12 thoughts on “London 1

  1. Randall

    Yup still reading.

    The Abby to me was stunning as I walked and saw the names of people I’d read about, authors, musicians, and missionaries mortal remains all there.

    Thanks for the fond memories.

  2. mam V.

    I am really enjoying your adventures in England, also your style of writing, keep it going please. Lots of memories come alive again for me.

  3. Toni

    Great insights Marc, and very fascinating to read, because it highlights aspects of UK culture that we’re often oblivious to. There may also be subtleties that aren’t obvious, like people in the UK generally don’t eat out much (we probably eat out 4 or 5 times a year, except on holiday) although they do so much more these days than 30 years ago. Warwick has a restaurant (we actually looked into it) and I’m pretty sure HC does too.


    Your comments about the ornate quality of cathedrals and wealth are also noteworthy. You made these observations without me being around. For me, there’s quite a strong connection between the hreart behind the buildings you describe and the issues of church tradition – maybe you can see a little of where my antipathy toward it comes from?

    Thanks for taking the time to write – I’m enjoying reading (but don’t let it stop you saying what you want about your time with us).

  4. Marc


    It was certainly fascinating to see all these famous artist’s names and to think that many of them were buried there.

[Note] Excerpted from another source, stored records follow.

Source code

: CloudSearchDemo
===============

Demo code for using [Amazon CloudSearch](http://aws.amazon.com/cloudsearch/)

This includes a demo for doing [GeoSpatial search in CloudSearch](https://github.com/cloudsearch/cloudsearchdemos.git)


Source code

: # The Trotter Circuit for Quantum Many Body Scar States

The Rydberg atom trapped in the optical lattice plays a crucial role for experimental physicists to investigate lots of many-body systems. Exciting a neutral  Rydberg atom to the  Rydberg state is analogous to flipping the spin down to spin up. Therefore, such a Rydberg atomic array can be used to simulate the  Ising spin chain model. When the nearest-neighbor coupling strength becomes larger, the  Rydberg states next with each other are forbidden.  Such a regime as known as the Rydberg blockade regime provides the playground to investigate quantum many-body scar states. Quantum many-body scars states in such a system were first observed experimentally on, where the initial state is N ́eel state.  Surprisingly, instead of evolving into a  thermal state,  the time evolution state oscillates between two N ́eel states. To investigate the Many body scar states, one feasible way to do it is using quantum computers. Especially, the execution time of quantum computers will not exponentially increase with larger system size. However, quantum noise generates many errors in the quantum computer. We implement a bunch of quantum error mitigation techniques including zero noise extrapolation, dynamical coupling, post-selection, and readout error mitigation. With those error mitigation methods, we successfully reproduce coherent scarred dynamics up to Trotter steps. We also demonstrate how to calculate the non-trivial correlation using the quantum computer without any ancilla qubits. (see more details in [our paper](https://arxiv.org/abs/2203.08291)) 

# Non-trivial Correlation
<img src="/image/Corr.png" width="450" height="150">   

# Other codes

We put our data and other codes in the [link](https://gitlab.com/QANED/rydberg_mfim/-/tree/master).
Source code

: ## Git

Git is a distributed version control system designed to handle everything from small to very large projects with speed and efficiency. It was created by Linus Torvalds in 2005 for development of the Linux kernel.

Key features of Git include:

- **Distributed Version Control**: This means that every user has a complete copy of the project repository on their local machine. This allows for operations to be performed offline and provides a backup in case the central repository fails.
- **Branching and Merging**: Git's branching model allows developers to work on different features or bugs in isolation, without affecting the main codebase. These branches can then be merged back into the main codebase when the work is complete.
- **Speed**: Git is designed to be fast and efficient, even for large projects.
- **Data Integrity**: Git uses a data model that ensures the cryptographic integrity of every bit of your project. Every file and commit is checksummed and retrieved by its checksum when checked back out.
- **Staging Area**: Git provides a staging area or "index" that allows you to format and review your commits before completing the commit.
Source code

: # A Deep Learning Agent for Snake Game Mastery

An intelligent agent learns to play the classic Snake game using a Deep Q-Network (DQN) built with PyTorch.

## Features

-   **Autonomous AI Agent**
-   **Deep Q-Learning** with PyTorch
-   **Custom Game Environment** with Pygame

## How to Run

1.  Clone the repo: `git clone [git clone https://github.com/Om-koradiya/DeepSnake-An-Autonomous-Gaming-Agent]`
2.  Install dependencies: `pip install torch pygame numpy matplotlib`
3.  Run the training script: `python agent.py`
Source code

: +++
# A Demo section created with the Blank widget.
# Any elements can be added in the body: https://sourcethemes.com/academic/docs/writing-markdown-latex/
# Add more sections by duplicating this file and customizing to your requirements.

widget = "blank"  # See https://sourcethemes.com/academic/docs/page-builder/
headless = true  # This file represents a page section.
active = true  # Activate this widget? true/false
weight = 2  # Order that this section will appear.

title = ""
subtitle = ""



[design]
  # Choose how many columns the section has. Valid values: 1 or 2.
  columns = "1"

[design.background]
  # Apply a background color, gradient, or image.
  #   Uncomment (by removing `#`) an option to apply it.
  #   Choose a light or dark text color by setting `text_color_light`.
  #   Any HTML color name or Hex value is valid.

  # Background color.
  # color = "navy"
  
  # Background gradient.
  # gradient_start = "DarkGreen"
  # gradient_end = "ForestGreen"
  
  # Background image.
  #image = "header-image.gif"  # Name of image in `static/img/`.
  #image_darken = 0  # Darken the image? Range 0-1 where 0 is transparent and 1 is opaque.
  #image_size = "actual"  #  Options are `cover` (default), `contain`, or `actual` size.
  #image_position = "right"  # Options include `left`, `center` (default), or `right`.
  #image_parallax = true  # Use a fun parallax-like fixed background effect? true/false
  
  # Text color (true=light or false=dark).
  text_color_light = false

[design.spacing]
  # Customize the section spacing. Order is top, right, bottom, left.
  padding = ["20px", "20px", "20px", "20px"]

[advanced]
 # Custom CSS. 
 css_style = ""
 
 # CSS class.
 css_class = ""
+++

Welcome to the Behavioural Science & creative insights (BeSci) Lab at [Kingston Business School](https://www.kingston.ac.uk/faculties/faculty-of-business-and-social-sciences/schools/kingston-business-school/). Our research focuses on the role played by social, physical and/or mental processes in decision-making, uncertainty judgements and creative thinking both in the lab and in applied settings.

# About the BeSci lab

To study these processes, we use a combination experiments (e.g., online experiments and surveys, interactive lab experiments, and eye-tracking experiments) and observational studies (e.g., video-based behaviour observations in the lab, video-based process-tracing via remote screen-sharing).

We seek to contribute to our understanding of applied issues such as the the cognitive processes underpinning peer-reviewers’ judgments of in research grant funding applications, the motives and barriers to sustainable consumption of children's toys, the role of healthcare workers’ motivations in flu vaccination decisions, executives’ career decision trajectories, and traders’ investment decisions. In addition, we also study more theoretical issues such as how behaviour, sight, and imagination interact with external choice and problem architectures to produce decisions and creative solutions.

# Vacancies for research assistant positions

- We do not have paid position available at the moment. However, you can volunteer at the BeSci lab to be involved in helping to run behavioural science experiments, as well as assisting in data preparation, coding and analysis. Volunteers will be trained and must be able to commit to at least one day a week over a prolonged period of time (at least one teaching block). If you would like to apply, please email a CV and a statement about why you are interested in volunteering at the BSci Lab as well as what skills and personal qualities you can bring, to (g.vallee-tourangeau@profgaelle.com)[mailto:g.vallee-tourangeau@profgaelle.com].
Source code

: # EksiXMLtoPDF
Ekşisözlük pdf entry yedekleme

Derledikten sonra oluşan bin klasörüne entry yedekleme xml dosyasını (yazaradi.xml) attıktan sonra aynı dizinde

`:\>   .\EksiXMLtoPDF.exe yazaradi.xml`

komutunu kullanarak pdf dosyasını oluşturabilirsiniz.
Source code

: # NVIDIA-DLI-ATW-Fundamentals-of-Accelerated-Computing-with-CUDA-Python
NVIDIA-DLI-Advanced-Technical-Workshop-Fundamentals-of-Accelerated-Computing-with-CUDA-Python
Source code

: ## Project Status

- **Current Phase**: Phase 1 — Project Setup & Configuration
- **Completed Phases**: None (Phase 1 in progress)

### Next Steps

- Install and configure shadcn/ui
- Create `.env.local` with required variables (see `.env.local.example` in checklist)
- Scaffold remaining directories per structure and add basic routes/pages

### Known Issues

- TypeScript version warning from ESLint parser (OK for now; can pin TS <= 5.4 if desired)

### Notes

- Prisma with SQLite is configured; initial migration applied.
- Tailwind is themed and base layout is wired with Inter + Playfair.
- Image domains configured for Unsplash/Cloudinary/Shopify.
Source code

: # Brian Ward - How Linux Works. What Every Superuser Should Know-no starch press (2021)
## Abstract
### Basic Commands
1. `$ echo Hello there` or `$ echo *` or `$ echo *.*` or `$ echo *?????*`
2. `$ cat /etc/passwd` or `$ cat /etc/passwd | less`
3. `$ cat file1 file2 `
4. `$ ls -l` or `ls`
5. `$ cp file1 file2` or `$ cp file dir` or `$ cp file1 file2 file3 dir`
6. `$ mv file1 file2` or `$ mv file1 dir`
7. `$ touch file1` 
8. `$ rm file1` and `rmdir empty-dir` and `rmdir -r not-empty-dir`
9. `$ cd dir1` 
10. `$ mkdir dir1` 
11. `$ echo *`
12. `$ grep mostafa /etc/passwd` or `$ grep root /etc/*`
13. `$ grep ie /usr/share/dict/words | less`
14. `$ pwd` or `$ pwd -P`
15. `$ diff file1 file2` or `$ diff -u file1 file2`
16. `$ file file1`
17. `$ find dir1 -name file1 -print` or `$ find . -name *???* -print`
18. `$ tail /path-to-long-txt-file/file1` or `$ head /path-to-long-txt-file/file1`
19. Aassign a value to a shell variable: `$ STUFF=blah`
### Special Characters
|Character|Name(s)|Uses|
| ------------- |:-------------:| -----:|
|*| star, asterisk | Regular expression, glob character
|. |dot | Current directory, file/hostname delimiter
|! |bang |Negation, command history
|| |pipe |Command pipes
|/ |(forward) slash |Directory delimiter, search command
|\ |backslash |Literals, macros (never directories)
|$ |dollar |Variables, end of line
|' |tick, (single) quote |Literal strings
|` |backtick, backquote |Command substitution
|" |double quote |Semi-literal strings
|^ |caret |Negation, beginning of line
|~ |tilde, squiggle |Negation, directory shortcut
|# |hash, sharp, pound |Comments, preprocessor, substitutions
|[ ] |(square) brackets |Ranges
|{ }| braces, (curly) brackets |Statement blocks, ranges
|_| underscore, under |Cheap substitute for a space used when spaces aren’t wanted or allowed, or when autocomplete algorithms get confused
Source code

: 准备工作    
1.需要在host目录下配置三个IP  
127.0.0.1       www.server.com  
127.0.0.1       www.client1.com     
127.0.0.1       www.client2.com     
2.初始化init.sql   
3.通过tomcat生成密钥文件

    The size and number of tombs, etc. were just overwhelming to me to the point that they overwhelmed the intent of the beautiful building itself.

  5. Marc Post author

    You’re right, Toni. I’m not sure why my filter keeps doing that. Maybe it doesn’t like smiley faces?

  6. Andrew

    We do have such entertainers in Canadian cities – at least the more ‘cosmopolitan’ ones. I’ve seen great ones in Victoria, Vancouver, Edmonton, Calgary. I bet Winnipeg has them.

  7. Marc Post author


    Just discussing Westminster Abbey with my brother. I should add a caveat that when we visited the abbey it was very crowded with tourists and we followed a prescribed path through the abbey, which in my memory took us mostly through side-rooms crowded with over-sized tombs.

    A quieter day and a meandering stroll may have made a world of difference for me. For example, I didn’t have the same reaction at Bath Abbey or St. Mary’s in Oxford.

    But I can certainly see where you’re coming from.

  8. Dixie

    The difference I saw between many of the cathedrals/abbeys we saw is that the most touristy/famous ones all said: “This is a place of worship, please respect that. No photography.” But I don’t think that was the real reason to not take pictures. I think that just helped their giftshop sales.

    However, at the abbey in Bath there was only a small suggested entry donation and their pamphlet was 2 pages on Jesus, a 1 page map of the abbey and 1 page of the history of the abbey. And you could take pictures. That to me made it seem like they were respecting it as a place of worship that could truly be shared with others instead of a museum you paid to look at.